提示編排標記語言

摘要

大型語言模型（LLMs）需要精細的提示設計，然而當前的實踐在結構、數據整合、格式敏感性以及工具支持方面面臨挑戰。現有方法缺乏全面解決方案來組織涉及多樣數據類型（文檔、表格、圖像）的複雜提示，或系統地管理呈現變體。為填補這些空白，我們引入了POML（提示編排標記語言）。POML採用基於組件的標記來實現邏輯結構（角色、任務、示例），使用專用標籤實現無縫數據整合，並採用類似CSS的樣式系統來分離內容與呈現，從而降低格式敏感性。它包含用於動態提示的模板化功能，以及一套全面的開發者工具包（IDE支持、SDKs），以提升版本控制與協作效率。我們通過兩個案例研究驗證了POML，展示了其在複雜應用集成（PomLink）和準確性表現（TableQA）方面的影響，並進行了一項用戶研究，評估其在實際開發場景中的有效性。

English

Large Language Models (LLMs) require sophisticated prompting, yet current practices face challenges in structure, data integration, format sensitivity, and tooling. Existing methods lack comprehensive solutions for organizing complex prompts involving diverse data types (documents, tables, images) or managing presentation variations systematically. To address these gaps, we introduce POML (Prompt Orchestration Markup Language). POML employs component-based markup for logical structure (roles, tasks, examples), specialized tags for seamless data integration, and a CSS-like styling system to decouple content from presentation, reducing formatting sensitivity.

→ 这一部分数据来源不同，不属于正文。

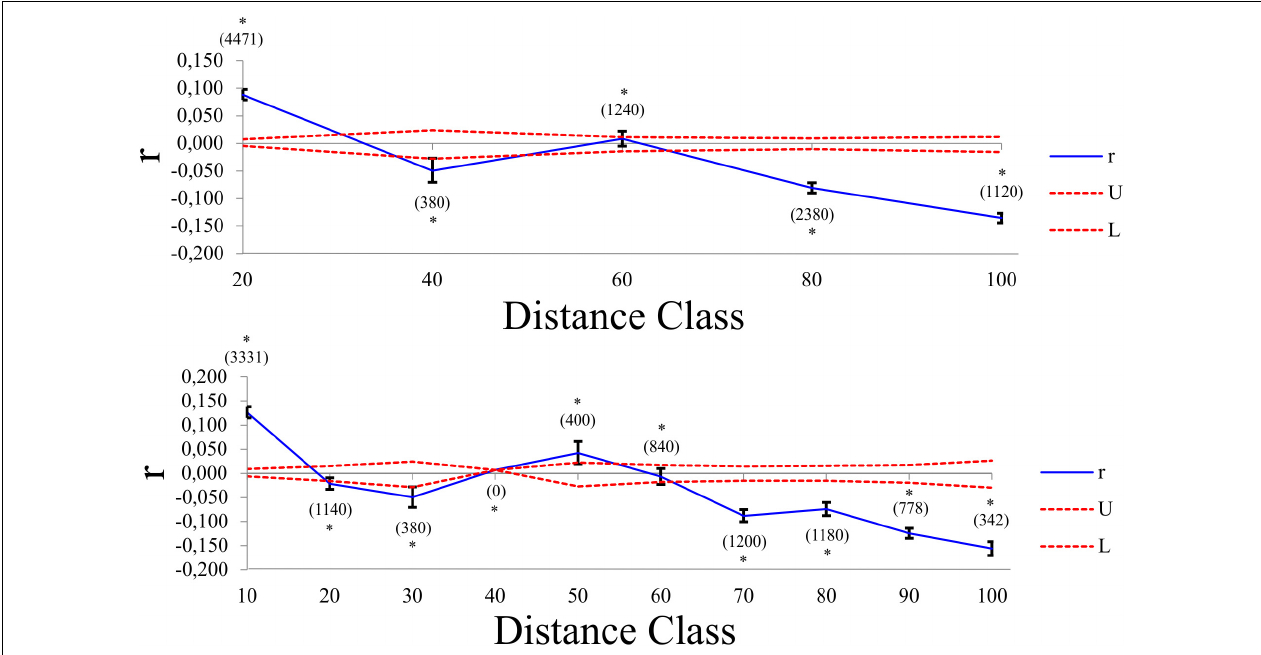
FIGURE 6 | Multiallelic correlograms (blue line) showing the spatial genetic structure of M. dolomieu across two distance classes (10 and 20 km). The 95% null hypothesis confidence intervals are indicated by the red dotted lines. Positive values represent individuals more genetically similar than expected in a given distance class, while negative values imply that individuals in that distance class are less genetically similar than expected. The value in brackets denote the number of pairwise comparisons. The asterisk denotes the statistically significant pairwise relatedness in a specific distance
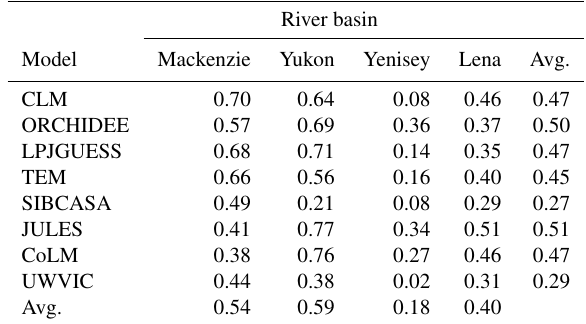
Table 3. Correlation coefficients between simulated annual total runoff and gauge mean annual discharge 1970 to 1999. SIBCASA correlations are for surface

It includes templating for dynamic prompts and a comprehensive developer toolkit (IDE support, SDKs) to improve version control and collaboration. We validate POML through two case studies demonstrating its impact on complex application integration (PomLink) and accuracy performance (TableQA), as well as a user study assessing its effectiveness in real-world development scenarios.